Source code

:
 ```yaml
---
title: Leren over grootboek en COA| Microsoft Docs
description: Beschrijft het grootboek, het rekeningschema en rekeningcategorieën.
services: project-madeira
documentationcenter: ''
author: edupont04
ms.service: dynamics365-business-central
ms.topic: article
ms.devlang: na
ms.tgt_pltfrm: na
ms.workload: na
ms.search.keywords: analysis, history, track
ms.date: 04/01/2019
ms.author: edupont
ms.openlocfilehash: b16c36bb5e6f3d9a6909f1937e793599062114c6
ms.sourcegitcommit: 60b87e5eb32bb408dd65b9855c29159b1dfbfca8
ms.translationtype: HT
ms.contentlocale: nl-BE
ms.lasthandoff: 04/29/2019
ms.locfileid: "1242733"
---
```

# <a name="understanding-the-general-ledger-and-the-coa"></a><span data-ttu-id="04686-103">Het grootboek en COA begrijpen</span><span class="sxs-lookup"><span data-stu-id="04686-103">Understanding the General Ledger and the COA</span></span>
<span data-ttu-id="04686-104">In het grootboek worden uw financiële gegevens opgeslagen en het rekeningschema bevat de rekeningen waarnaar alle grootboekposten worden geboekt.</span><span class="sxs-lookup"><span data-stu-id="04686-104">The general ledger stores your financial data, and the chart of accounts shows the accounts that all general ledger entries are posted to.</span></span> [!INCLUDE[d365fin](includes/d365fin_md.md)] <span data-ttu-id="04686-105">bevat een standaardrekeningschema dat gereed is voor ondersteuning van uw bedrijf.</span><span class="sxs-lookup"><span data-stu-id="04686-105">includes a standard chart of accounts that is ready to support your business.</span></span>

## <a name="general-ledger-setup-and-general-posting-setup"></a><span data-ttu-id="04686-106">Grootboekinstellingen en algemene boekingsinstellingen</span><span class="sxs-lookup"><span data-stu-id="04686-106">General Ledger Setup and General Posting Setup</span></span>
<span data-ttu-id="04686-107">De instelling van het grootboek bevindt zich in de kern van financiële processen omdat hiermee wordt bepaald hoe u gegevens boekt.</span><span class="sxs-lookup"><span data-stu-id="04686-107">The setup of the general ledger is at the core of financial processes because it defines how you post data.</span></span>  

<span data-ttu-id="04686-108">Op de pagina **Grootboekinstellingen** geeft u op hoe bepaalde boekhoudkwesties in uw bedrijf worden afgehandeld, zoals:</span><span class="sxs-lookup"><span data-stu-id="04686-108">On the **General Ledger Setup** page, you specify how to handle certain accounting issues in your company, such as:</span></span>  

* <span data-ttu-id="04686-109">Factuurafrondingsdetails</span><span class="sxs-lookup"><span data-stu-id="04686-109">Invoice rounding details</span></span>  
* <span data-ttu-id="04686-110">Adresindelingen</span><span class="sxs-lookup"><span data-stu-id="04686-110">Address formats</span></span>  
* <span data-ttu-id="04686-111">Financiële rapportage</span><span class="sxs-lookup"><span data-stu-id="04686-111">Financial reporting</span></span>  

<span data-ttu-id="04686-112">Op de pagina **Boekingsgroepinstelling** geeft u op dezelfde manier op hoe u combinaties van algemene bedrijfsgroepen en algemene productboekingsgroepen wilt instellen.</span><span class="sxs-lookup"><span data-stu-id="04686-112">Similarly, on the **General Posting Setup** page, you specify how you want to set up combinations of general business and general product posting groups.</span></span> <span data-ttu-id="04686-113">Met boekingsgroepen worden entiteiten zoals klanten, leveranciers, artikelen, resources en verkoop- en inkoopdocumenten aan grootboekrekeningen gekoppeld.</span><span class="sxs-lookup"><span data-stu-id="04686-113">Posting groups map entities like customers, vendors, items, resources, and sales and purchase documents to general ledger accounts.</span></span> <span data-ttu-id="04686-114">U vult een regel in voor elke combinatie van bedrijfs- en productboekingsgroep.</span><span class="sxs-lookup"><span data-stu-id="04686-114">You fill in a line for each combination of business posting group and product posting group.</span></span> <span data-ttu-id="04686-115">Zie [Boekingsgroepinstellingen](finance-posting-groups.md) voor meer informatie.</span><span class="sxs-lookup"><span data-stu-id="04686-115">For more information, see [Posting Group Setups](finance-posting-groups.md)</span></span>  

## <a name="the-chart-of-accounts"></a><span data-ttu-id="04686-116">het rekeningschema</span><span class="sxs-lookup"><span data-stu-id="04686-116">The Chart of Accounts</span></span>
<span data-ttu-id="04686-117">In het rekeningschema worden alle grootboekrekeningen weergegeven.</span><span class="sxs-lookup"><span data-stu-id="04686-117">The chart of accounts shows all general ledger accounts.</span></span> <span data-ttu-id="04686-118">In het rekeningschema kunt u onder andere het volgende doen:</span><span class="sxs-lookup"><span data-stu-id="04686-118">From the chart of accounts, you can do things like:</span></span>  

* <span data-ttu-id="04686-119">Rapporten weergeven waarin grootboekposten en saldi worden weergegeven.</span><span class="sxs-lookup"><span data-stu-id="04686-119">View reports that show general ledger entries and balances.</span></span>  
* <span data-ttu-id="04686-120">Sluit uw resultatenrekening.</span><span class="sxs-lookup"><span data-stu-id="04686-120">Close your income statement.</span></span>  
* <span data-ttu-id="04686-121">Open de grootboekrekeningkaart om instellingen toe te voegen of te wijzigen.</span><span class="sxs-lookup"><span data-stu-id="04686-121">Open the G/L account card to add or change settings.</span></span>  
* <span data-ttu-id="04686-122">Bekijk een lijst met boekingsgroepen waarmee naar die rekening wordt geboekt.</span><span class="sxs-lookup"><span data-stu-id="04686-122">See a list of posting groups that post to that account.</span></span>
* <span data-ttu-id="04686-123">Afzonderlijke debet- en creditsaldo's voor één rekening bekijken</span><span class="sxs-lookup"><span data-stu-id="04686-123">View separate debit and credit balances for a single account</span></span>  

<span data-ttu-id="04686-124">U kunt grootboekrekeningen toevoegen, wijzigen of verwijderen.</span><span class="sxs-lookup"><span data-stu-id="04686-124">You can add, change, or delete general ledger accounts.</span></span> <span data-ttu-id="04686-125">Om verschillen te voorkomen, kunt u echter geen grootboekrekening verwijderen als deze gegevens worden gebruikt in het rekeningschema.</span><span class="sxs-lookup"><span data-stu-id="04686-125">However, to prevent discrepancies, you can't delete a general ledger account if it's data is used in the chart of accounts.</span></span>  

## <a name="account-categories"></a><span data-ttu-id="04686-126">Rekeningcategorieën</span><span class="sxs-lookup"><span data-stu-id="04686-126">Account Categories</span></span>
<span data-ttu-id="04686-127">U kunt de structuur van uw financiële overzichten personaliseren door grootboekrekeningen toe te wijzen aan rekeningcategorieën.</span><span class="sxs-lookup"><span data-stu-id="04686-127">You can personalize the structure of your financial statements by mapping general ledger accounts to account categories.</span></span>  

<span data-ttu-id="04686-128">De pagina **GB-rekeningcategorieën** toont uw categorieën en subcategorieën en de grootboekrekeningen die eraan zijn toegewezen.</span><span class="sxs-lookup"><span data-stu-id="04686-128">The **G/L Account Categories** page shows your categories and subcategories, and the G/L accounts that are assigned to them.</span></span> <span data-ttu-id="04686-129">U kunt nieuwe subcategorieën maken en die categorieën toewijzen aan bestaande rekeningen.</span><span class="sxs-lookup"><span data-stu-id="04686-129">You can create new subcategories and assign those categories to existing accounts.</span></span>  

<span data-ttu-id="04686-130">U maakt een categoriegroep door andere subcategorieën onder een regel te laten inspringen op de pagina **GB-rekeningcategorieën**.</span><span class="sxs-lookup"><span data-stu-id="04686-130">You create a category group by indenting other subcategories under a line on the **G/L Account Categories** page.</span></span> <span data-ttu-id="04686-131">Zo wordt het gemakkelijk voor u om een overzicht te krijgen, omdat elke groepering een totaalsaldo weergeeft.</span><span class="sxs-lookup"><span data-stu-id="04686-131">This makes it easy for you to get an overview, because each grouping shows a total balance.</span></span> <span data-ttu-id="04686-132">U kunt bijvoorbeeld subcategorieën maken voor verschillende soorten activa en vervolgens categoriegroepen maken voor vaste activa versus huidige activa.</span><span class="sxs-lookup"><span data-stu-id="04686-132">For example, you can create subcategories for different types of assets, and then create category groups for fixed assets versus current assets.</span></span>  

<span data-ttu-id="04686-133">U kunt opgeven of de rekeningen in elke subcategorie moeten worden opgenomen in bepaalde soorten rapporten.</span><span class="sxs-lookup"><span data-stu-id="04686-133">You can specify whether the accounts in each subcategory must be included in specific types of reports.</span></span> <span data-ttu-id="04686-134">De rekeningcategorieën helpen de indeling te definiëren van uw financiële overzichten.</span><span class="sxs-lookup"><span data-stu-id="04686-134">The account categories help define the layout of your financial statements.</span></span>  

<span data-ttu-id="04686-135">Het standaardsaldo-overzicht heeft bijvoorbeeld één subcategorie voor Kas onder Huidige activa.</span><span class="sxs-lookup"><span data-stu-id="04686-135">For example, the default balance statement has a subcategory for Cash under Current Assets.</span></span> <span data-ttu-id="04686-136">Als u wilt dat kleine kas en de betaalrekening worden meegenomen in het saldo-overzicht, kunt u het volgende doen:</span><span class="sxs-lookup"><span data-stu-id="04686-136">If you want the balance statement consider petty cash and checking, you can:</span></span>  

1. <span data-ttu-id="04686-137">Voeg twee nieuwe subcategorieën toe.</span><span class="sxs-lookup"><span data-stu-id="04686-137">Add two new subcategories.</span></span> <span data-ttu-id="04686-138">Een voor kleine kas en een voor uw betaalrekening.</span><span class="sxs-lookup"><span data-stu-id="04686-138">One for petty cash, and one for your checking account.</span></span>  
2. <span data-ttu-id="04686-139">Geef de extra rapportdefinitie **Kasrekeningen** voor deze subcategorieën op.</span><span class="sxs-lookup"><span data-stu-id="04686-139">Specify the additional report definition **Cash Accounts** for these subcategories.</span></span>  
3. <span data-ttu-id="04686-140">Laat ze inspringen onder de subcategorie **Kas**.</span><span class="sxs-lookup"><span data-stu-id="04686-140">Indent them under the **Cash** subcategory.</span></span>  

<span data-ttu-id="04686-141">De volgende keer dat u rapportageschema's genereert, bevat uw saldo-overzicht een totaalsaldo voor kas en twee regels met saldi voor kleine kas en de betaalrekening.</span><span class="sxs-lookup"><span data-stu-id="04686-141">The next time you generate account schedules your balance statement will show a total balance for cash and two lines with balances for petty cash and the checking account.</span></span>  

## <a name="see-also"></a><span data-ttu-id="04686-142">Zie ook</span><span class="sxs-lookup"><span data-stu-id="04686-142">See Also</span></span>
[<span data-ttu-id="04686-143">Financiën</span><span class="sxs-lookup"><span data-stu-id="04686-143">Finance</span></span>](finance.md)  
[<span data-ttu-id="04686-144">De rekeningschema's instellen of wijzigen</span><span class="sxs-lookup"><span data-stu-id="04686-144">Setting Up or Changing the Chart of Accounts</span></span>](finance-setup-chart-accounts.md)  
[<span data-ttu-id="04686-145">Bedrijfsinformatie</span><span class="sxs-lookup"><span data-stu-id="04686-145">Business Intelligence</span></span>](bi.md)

═══

### What is needed
Search the records for the word "name". Copy every line that has it.

### Written response
# <a name="understanding-the-general-ledger-and-the-coa"></a><span data-ttu-id="04686-103">Het grootboek en COA begrijpen</span><span class="sxs-lookup"><span data-stu-id="04686-103">Understanding the General Ledger and the COA</span></span>
## <a name="general-ledger-setup-and-general-posting-setup"></a><span data-ttu-id="04686-106">Grootboekinstellingen en algemene boekingsinstellingen</span><span class="sxs-lookup"><span data-stu-id="04686-106">General Ledger Setup and General Posting Setup</span></span>
## <a name="the-chart-of-accounts"></a><span data-ttu-id="04686-116">het rekeningschema</span><span class="sxs-lookup"><span data-stu-id="04686-116">The Chart of Accounts</span></span>
## <a name="account-categories"></a><span data-ttu-id="04686-126">Rekeningcategorieën</span><span class="sxs-lookup"><span data-stu-id="04686-126">Account Categories</span></span>
## <a name="see-also"></a><span data-ttu-id="04686-142">Zie ook</span><span class="sxs-lookup"><span data-stu-id="04686-142">See Also</span></span>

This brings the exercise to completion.